12 June 2015

Nazım’ın yamacında / M. Hakkı Yazıcı

Nazım’ın yamacında

Dün sabah efkarlandım yine, Lenin Tepelerine gittim
Yüksektir, belki görürüm diye bizim memleketi
Göremedim haliyle, parmaklarımın ucunda yükselip baktıysam da
Karşıda, uzakta Lujniki Stadyumu vardı, Moskova Nehri’nin arkasında
Biraz ötesindeyse Nazım’ı misafir eden Novodeviçiy Manastırı Mezarlığı
Anton Çehov’la, Gogol da var orada
Nazım’la yarenlik ediyorlar arada
Saçları saman sarısı, kirpikleri mavi Vera Nazım’ın ayakucuna uzanmış.
Nazım, hala Anadolu’da bir köy mezarlığına gömülmeyi bekliyor,
Uyarına gelirse, tepesinde bir çınar da olursa taş maş da istemiyor hani…

Korkulukların üzerine çıktım memleketi görürüm diye bu defa
Telaşla bir militsiyoner koştu geldi yanıma
Korkma dedim, atlayacak değilim aşağıya
Daha eksik bir sürü işim var tamamlamaya
Pasport pajalusta, dedi, var mı registratsiya?
Var tavariş militsiyoner, var dedim.
Bir tuhaf baktı yüzüme, görev suratsızlığıyla.
Sordum: Belki sen bilirsin, neler oluyor ortalıkta?
Bir şey demedi, evraklarıma bakıp, spasiba deyip geri verdi
Gerisin geri döndü gitti.

Korsan mitinge gider gibi, bayırdan koşa koşa indim aşağıya
Moskova Nehri’nin kenarında avlanan balıkçılara baktım
Belki Nazım’ın çileli ömrünün bir parçası oltalarına takılmıştır,
Çekip çıkarmışlardır onu mavi suretiyle diye.
Belki takılmıştı da benzetememiş bir şeye
Ne balığa, ne pabuç eskisine
Atmışlardı gerisin geriye
Ola ki terk edip Novodevidiçiy’i, Moskova Nehri’yle akıp
Ayvazovskiy’nin fırtınalı denizlerini falan aşıp
Okyanuslara kavuşmuştu Nazım’ın çileli ömrünün bir parçası
Karayip Denizi kokan Küba kıyılarına varmıştı bile belki
1961 yazı ortalarında mutluluğunun resmini Abidin’in bile yapamadığı Küba’nın
Varmışsa çok şükür, çok şükür o günleri de görmüştür gam yemeden.
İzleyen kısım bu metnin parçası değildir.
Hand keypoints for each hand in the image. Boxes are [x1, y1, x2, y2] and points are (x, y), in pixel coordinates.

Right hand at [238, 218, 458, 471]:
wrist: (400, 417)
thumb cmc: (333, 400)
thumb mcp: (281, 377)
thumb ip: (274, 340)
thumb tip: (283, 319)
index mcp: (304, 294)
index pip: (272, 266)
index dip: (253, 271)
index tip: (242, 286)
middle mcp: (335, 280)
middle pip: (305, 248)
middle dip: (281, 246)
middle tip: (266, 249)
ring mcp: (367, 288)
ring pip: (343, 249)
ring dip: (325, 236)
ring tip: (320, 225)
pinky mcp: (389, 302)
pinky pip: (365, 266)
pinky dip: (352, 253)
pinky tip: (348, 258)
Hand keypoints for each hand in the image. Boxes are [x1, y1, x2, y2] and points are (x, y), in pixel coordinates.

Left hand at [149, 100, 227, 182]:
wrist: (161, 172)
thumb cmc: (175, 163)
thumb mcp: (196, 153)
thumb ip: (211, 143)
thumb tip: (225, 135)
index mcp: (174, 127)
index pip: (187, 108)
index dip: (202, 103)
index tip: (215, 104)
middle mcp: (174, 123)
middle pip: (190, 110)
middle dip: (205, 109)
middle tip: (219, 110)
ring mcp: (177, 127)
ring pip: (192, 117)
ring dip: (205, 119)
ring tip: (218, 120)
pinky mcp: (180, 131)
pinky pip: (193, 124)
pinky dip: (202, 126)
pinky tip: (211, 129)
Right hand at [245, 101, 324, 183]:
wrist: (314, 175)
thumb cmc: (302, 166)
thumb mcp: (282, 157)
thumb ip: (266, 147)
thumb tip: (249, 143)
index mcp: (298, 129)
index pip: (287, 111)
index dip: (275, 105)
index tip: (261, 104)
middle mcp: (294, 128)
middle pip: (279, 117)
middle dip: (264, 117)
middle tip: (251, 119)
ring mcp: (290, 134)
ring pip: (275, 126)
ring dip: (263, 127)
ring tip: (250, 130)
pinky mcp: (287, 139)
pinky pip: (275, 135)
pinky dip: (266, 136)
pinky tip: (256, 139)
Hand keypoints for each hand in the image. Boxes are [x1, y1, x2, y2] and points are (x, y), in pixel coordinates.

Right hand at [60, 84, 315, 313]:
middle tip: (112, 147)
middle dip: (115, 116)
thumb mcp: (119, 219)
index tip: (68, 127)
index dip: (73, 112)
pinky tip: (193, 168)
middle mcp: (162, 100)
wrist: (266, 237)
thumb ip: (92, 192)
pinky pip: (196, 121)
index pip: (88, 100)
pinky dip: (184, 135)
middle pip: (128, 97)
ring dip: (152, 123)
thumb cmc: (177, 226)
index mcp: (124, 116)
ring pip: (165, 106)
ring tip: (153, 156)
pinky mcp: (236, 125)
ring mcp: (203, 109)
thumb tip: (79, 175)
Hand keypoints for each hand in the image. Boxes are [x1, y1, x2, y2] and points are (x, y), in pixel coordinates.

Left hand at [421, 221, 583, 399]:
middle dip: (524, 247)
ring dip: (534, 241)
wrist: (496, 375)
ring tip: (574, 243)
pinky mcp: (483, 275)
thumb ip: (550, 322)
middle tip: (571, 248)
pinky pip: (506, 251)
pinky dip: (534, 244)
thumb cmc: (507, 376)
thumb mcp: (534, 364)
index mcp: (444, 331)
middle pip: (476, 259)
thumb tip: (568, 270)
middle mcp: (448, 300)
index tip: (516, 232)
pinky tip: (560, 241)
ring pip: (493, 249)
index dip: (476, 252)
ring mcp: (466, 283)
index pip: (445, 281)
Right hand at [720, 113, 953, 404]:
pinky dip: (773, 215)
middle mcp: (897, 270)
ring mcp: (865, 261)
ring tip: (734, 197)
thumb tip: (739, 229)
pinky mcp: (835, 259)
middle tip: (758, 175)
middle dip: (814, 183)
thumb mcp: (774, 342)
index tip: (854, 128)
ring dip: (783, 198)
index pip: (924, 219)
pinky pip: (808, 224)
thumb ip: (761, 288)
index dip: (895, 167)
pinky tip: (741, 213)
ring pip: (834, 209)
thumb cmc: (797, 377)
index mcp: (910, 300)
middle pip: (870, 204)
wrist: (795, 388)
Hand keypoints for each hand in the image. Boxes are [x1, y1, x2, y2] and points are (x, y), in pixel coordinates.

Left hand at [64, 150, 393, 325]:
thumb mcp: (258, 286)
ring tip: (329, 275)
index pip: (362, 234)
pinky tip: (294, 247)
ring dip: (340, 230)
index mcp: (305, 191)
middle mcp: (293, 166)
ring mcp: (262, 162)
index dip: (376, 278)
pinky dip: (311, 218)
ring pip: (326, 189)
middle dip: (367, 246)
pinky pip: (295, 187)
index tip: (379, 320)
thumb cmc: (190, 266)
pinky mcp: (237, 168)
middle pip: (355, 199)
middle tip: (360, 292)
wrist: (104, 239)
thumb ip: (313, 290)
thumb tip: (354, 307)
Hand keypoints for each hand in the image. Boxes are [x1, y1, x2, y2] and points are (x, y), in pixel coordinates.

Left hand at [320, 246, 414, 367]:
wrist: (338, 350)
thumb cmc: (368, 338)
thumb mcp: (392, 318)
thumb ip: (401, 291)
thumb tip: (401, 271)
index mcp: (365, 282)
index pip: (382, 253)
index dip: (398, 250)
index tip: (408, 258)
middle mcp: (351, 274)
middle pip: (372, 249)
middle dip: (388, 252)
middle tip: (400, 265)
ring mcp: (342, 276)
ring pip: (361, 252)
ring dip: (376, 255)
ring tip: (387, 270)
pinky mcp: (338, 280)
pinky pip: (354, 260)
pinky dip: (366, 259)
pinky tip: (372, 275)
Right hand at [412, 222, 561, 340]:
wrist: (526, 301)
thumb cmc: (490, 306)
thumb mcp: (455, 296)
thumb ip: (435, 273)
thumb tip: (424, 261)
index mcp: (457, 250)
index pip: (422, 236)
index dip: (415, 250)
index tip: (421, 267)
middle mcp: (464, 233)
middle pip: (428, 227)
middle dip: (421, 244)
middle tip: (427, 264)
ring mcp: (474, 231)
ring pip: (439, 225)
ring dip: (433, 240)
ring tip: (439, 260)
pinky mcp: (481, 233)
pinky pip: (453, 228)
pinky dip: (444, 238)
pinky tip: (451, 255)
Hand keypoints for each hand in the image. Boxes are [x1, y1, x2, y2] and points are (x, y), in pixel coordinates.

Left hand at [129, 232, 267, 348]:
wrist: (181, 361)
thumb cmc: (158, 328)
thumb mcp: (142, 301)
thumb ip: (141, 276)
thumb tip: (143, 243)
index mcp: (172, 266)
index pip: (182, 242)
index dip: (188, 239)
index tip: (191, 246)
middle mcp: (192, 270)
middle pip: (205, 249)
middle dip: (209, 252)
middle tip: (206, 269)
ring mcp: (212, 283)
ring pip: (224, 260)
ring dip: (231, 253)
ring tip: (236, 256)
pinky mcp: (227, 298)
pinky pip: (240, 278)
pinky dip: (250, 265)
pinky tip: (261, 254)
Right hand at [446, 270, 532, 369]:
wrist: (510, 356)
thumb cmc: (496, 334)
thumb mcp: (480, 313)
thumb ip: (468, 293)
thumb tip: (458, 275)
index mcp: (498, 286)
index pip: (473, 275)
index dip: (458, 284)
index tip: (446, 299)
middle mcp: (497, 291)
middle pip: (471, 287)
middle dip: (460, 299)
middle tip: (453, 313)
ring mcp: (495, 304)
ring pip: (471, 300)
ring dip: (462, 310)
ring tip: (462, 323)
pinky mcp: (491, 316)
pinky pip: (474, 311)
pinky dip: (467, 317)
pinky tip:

Metroyla geçip Sportivnaya’ya, Nazım’ın yanına gittim
Bana yine mutad soruyu sordu
Buralarda on dokuz yaşına rastladın mı?
Biliyordum, rastlaşmıştı o da on dokuz yaşıyla.
Rastladım dedim Lenin Kütüphanesi’nde
Fotoğraflarımız yoktu, ama birbirimizi birden tanıdık
El sıkışmak istedik, ama ellerimiz birbirine dokunmadı
Aramızda kırk yıllık zaman duruyordu.
Elinde Lenin’in “Ne Yapmalı?”sının İngilizcesi vardı,
Ben elimdeki Rusçasını, “Şto delat?”ı gösterdim hava olsun diye.
Ciddi, sert bakışları; Stalinvari kalın bıyıkları vardı.
Yaz günü ve hava sıcak olmasına rağmen ayağında
Hala eskiden benim de giydiğim gibi bitpazarından alınmış Amerikan asker postalları
Üzerinde muhtemelen yine bit pazarından alınmış haki renkli bir asker gömleği ve siyah keten pantolon vardı,
Kış olsa yeşil renkli bir asker parkası giyeceği kesin.
Sanki Latin Amerika dağlarında savaşan bir gerilla timine mensup,
Che’nin yoldaşı bir militan gibi…

Eskiler canlandı yine belleğimde,
Yitirdiğimiz yoldaşları andım,
Dağda, sokakta, zindanda, işkencede,
Durdum, sustum, hüzünlendim.
Biliyor musun ustam, dedim, gerçekten doğru söylemişsin
On sekiz, on dokuzunda en değersiz eşyamız canımızdı.
Senin gibi meğer ne çok şeyi severmişim de
Ancak ben de Altmışında farkına vardım bunun.